MA:  I’ll tell you what I’m sick of, films containing one action scene after another, one scene of incredible bloody violence after another.  That bores me to tears.  Here we have a movie with an intelligent script, with wonderful acting by everyone in it, including Hudson, by the way, and you’re going to fault it by calling it pabulum and a bad TV movie?   Why does every film have to be fast-paced?  I think you’re missing the boat here.  This is the kind of film that fans of Val Lewton’s 1940s movies will really enjoy.

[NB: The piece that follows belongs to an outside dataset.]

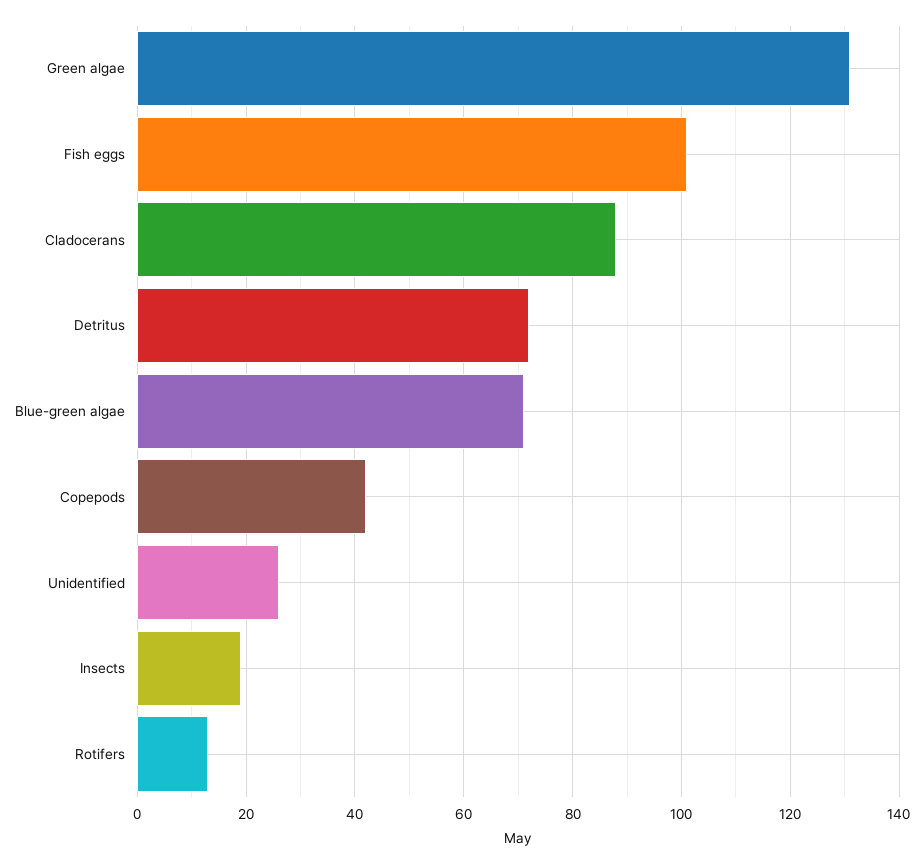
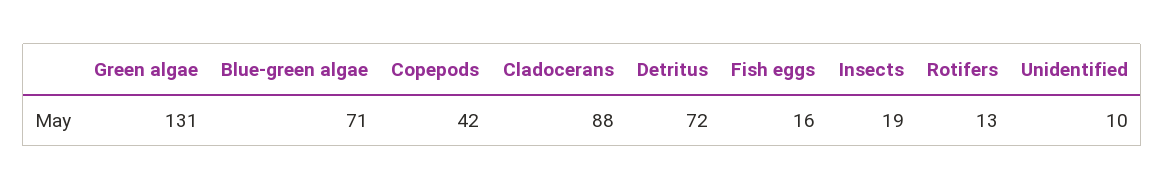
Fish eggs: 100 -> 16
Unidentified: 25 -> 10

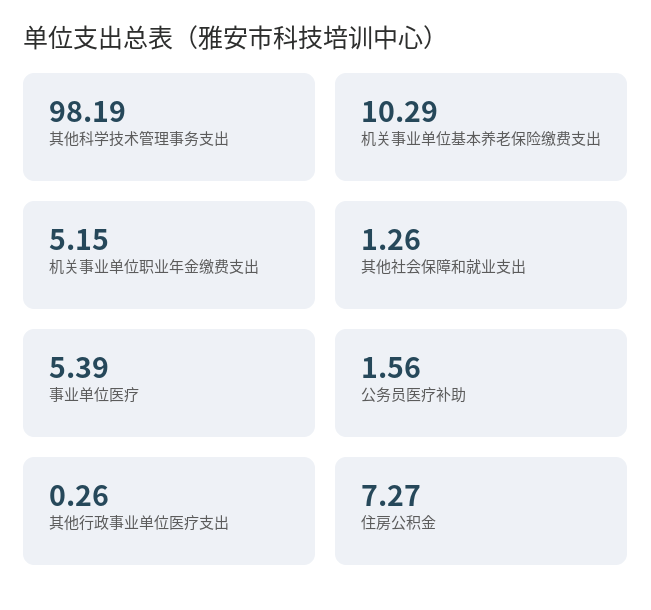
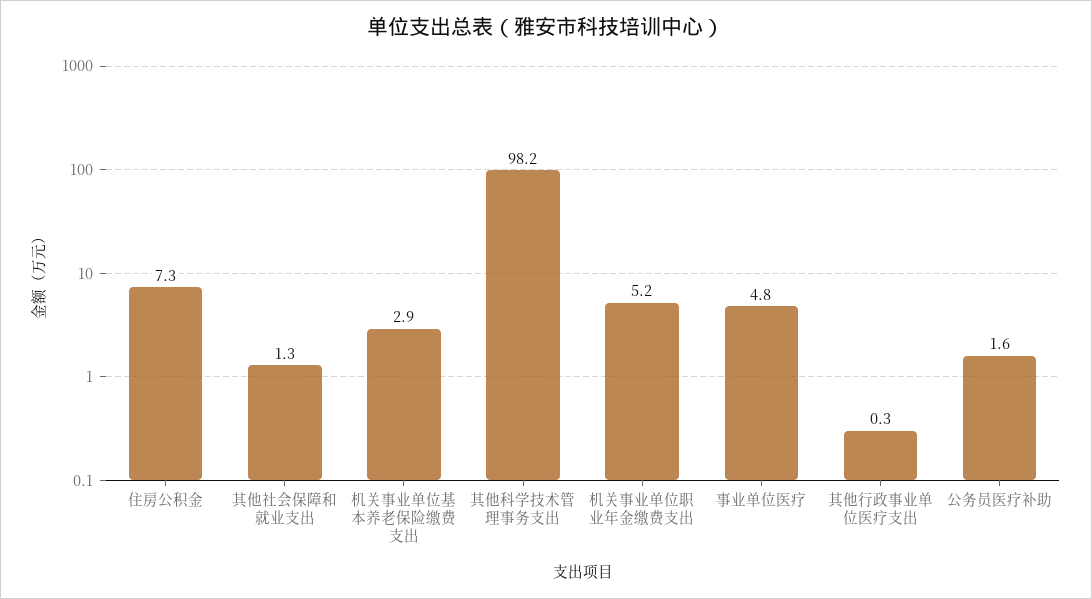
机关事业单位基本养老保险缴费支出: 10.29 -> 2.9
事业单位医疗: 5.39 -> 4.8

LS: You know me better than that. I love the movies Val Lewton produced. And I find it hilarious that you compare this claptrap to classics like that. I’m not saying all horror films need tons of action and gore; all I’m asking for is a decent script. And you’re really exaggerating how intelligent this movie is.  We’ve all seen this story before, and the twist is old hat. The fact that it surprised and entertained you is kind of laughable.

MA:  I didn’t say it surprised me.  The twist is average, I’ll give you that much, and the script isn’t Shakespeare, but it worked for me.

LS:  What do you know?  The film had potential, but never lives up to it.  If you want to see a good voodoo movie, rent something like Wes Craven’s underrated THE SERPENT AND THE RAINBOW (1988), or Val Lewton’s 1943 classic, I WALKED WITH A ZOMBIE, or even the 1970s grindhouse classic, SUGAR HILL (1974).

MA:   See, I think THE SKELETON KEY captures the spirit and feel of a movie like I WALKED WITH A ZOMBIE.  It’s nowhere near as good, but if you like I WALKED WITH A ZOMBIE, chances are, you’ll enjoy this movie.

(LS sticks more pins in the doll)

MA: Ouch!  I’ve had enough.  (turns to BABY ALIEN)  Get him!

(ALIEN jumps out of old man’s chest and attacks LS.)

MA:  In the name of good taste, we will not be showing you the bloody battle going on behind me.  Until next time—.

(Green alien goo spatters MA in face).

MA:  You just had to get that in, didn’t you?